Projet INAYA. L’entretien avec M.Mohamed Mahmoud Khattry, Coordinateur du Projet INAYA lancé en janvier 2019 sur financement de la Banque Mondiale et logé au Ministère de la Santé, a permis aux experts de saisir l’importante révolution que cette unité est en train d’apporter dans le mode de financement de la santé en Mauritanie. En effet, le Projet INAYA est lié par contrat résultat aux formations sanitaires qui sont rétribués en fonction des bilans qu’ils apportent dans l’amélioration des services de santé. Le projet opère dans sa phase pilote au Guidimagha et au Hodh Gharbi, avec élargissement en 2020 au Hodh Charghi.

OMS. Dr Mohamed Ould Cheikh du Bureau OMS Mauritanie, a affirmé aux consultants de l’UNFPA que son institution « attend de voir les résultats de l’enquête pour savoir où en sommes-nous et comment épauler le pays sur la base de données fiables ». Pour des SONU de qualité, capables de faire reculer la mortalité maternelle et infantile, il faudrait selon lui, accompagner la démarche par une plus grande vulgarisation des directives de l’OMS et encourager une politique de délégation des tâches au niveau des formations sanitaires.

UNICEF. Avec Dr.Sidi Ould Zahaf de l’UNICEF, il a été plutôt question de la synergie des efforts entre les principales agences des Nations Unies travaillant sur les questions de la mère et de l’enfant, notamment dans les zones de convergence.
Banque Mondiale. Mohamed Vadel Taleb Hacen de la Banque Mondiale s’est quant à lui réjoui de la coïncidence entre l’organisation de l’atelier du 29 janvier sur les résultats de l’ERB SONU et l’arrivée d’une mission du Global Financing Facility (GFF), un mécanisme de financement mondial de lutte contre la mortalité maternelle et infantile qui vient d’accepter la Mauritanie, après deux tentatives infructueuses.

AFD. A l’Agence Française de Développement (AFD), les experts n’ont pas pu rencontrer la personne directement responsable du volet Santé (parti en congé), mais se sont entretenus avec Anne-Sixtine Vialle-Guerin, Chargée de projets-Education et qui a été chargée par son collègue absent de la remplacer. L’occasion pour les consultants de rappeler les efforts déjà consentis par l’AFD dans le domaine de la santé en Mauritanie, notamment le financement de l’enquête SONU en 2013 et sa participation active dans tout le processus jusqu’à la restitution des résultats.

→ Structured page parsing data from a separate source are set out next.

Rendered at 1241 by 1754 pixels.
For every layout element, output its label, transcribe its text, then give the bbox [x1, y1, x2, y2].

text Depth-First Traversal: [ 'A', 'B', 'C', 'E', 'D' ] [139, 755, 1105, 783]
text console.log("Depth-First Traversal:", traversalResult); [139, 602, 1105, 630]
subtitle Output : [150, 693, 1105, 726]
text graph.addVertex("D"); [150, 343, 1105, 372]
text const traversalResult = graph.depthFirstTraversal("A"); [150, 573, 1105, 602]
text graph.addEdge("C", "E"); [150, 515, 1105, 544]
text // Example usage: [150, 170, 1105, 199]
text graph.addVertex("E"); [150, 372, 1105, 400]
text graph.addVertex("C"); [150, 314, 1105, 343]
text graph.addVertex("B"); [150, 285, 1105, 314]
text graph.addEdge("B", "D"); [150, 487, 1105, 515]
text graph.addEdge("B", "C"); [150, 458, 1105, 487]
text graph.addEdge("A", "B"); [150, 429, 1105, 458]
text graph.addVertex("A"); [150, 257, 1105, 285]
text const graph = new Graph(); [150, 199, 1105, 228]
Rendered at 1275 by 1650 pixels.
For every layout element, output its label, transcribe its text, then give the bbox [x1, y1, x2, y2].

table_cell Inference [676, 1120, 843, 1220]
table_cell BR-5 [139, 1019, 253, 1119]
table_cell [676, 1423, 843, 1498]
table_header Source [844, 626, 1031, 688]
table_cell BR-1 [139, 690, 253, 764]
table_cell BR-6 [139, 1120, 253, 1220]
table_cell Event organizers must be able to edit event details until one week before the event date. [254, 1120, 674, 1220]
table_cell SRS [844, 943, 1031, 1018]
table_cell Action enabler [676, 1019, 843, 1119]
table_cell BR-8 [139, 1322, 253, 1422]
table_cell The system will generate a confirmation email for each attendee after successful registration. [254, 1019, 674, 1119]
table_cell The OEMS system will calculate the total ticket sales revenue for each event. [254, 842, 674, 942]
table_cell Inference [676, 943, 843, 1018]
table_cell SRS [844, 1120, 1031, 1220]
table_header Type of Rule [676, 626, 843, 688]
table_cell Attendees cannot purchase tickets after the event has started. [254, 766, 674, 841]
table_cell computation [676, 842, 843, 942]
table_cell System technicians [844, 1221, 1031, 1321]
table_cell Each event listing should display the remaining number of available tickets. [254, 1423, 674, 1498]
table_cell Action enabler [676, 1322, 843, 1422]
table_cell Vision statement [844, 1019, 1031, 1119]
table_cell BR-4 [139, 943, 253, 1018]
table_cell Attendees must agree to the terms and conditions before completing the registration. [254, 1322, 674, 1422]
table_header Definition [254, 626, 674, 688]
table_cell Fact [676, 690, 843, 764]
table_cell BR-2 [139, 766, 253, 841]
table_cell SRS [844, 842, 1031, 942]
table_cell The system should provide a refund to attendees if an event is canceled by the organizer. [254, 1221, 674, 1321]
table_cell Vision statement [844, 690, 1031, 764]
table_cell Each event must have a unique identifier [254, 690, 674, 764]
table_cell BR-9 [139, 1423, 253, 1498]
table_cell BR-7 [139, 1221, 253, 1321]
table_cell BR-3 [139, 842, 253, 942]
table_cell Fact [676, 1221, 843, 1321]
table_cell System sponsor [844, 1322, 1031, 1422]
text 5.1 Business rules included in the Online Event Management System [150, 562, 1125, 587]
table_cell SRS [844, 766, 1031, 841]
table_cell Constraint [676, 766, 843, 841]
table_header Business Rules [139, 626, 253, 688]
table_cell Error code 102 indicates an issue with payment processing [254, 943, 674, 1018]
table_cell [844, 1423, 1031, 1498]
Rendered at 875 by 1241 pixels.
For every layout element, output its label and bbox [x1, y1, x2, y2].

AECID. L’entretien avec M.Juan Lavin Suarez, Coordinateur Général de la Coopération Espagnole en Mauritanie (AECID) a permis de constater une certaine convergence d’intérêt par rapport à la santé de la mère et de l’enfant, bien que pour l’AECID, la priorité est accordée à la malnutrition. Néanmoins, M. Juan a souligné les efforts déployés depuis des années par son institution dans la construction et l’équipement de services de santé primaire, notamment dans les régions Sud du pays (Trarza, Brakna,Gorgol, Guidimagha).

Les experts ont rencontré par la suite d’autres acteurs, comme l’Association Mauritanienne pour la Promotion de la Famille (AMPF) et la Coopération belge.